* [WORK TASK 1] In the article below on automatic Table 1 summaries in R, what does the "Table 2 fallacy" mean?
* [WORK TASK 2] Continue the article below on automatic Table 1 summaries in R, picking up right after its last line.

SOURCE TEXT Start Marker

Skip to main content eteppo

Automatic Subgrouped Summaries (Table 1) in R

Published: 2023-08-04
Updated: 2023-08-04

The so-called Table 1 often contains summaries of some descriptive variables of the units of the datasets. Table 2 then shows the results of some model fit. (And the cleverly named “Table 2 fallacy” means that you wrongly interpret all parameters from your model causally.)

It is always best to use proper packages to do things for you but how could you write a function to make that table automatically? A good general solution could definitely speed things up a lot. Here’s an example.

# First have a function that computes every summary you can imagine
# on all of the variables in your dataset.
summarize_variables <- function(data, 
                                # It's good to keep ID variables on board
                                # even though you need to ignore them all the time.
                                id_var_names, 
                                # Metadata for variables includes 
                                # units of measurement and
                                # human-readable names to use in the table.
                                variable_meta_file,
                                name_variable,
                                unit_variable,
                                description_variable) {

  id_presence <- data %>%
    summarize_ids(id_var_names = id_var_names)

  missingness <- data %>%
    summarize_missingness(id_var_names = id_var_names)

  numerics <- data %>%
    summarize_numerics(
      id_var_names = id_var_names, 
      variable_meta_file = variable_meta_file,
      name_variable = {{ name_variable }},
      unit_variable = {{ unit_variable }}
    )

  discretes <- data %>%
    summarize_discretes(id_var_names = id_var_names)

  summaries <- bind_rows(id_presence, missingness, discretes, numerics) %>%
    arrange(variable, unit, measure)
  
  return(summaries)
  
}

# One function deals with different kinds of values.

SOURCE TEXT End Marker
RAW DATA Start Marker

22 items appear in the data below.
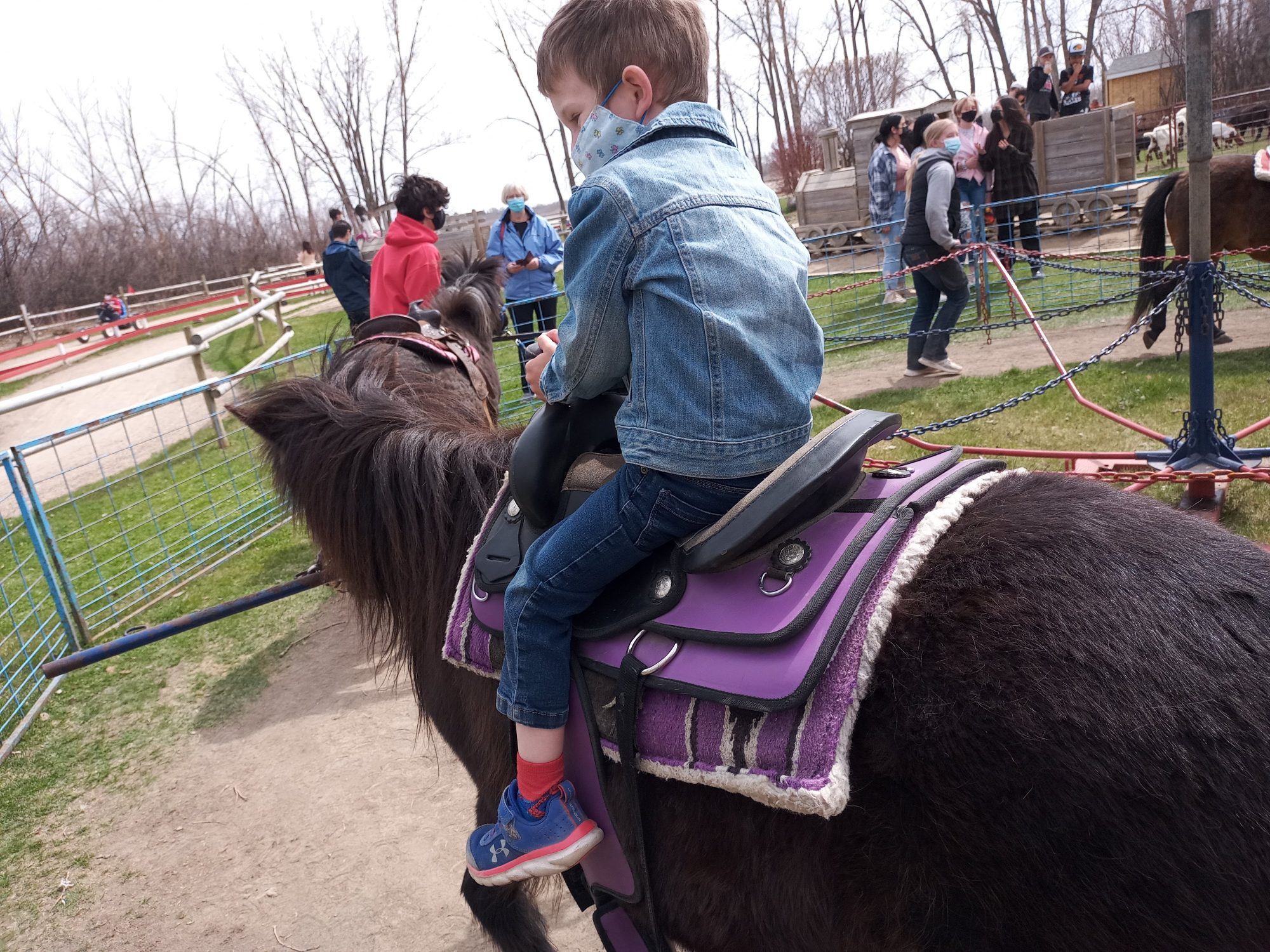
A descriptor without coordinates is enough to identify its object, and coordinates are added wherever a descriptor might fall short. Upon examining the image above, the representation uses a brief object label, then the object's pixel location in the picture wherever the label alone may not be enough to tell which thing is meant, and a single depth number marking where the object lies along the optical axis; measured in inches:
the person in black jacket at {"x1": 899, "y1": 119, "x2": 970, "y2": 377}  266.7
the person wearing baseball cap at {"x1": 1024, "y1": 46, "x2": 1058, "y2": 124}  527.8
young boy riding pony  51.7
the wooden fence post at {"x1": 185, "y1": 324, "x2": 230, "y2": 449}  280.5
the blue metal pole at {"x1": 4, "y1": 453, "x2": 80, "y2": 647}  173.2
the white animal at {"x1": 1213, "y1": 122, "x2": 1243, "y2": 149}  795.2
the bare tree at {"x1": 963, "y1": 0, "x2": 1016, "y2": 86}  934.4
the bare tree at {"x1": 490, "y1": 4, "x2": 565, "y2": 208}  1064.2
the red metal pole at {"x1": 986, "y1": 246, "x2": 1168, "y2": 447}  171.3
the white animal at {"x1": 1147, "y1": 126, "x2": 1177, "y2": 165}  849.5
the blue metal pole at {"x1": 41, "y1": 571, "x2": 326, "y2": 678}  118.8
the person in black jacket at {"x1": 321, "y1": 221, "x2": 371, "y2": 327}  323.6
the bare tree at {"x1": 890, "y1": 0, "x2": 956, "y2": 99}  1155.3
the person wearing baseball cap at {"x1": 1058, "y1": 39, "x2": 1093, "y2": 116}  502.6
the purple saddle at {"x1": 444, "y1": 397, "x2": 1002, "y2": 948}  49.8
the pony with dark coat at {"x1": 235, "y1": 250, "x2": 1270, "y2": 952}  43.4
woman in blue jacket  302.7
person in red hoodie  211.6
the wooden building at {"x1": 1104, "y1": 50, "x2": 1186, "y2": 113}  1111.0
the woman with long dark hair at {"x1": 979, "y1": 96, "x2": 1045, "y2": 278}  403.5
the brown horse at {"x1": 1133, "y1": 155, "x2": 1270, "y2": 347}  279.4
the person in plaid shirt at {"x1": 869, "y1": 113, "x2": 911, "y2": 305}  383.6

RAW DATA End Marker

* [RESPONSE AREA 1] It means wrongly interpreting all parameters from your model causally.

* [RESPONSE AREA 2]
summarize_ids <- function(data, id_var_names) {

  summary_functions <- list(
    count = function(x) { n_unique(x) },
    proportion = function(x) { n_unique(x) / length(x) },
    percentage = function(x) { (n_unique(x) / length(x)) * 100 }
  )

  summary <- data %>%
    select(any_of(id_var_names)) %>%
    pivot_longer(
      cols = everything(), 
      names_to = "variable", 
      values_to = "value"
    ) %>%
    group_by(variable) %>%
    summarize(
      across(value, summary_functions, .names = "{.fn}") 
    ) %>%
    pivot_longer(
      cols = -variable, 
      names_to = "measure", 
      values_to = "value"
    ) %>%
    mutate(unit = "Identity") %>%
    select(variable, unit, measure, value)
  
  return(summary)

}

summarize_missingness <- function(data, id_var_names) {
  
  summary_functions <- list(
    count = function(x) { sum(x) },
    proportion = function(x) { sum(x) / length(x) },
    percentage = function(x) { (sum(x) / length(x)) * 100 }
  )
  
  summary <- data %>%
    select(-any_of(id_var_names)) %>%
    mutate(across(
      everything(),
      is.na
    )) %>%
    pivot_longer(
      cols = everything(), 
      names_to = "variable", 
      values_to = "value"
    ) %>%
    group_by(variable) %>%
    summarize(
      across(value, summary_functions, .names = "{.fn}") 
    ) %>%
    pivot_longer(
      cols = -variable, 
      names_to = "measure", 
      values_to = "value"
    ) %>%
    mutate(unit = "Missing") %>%
    select(variable, unit, measure, value)
  
  return(summary)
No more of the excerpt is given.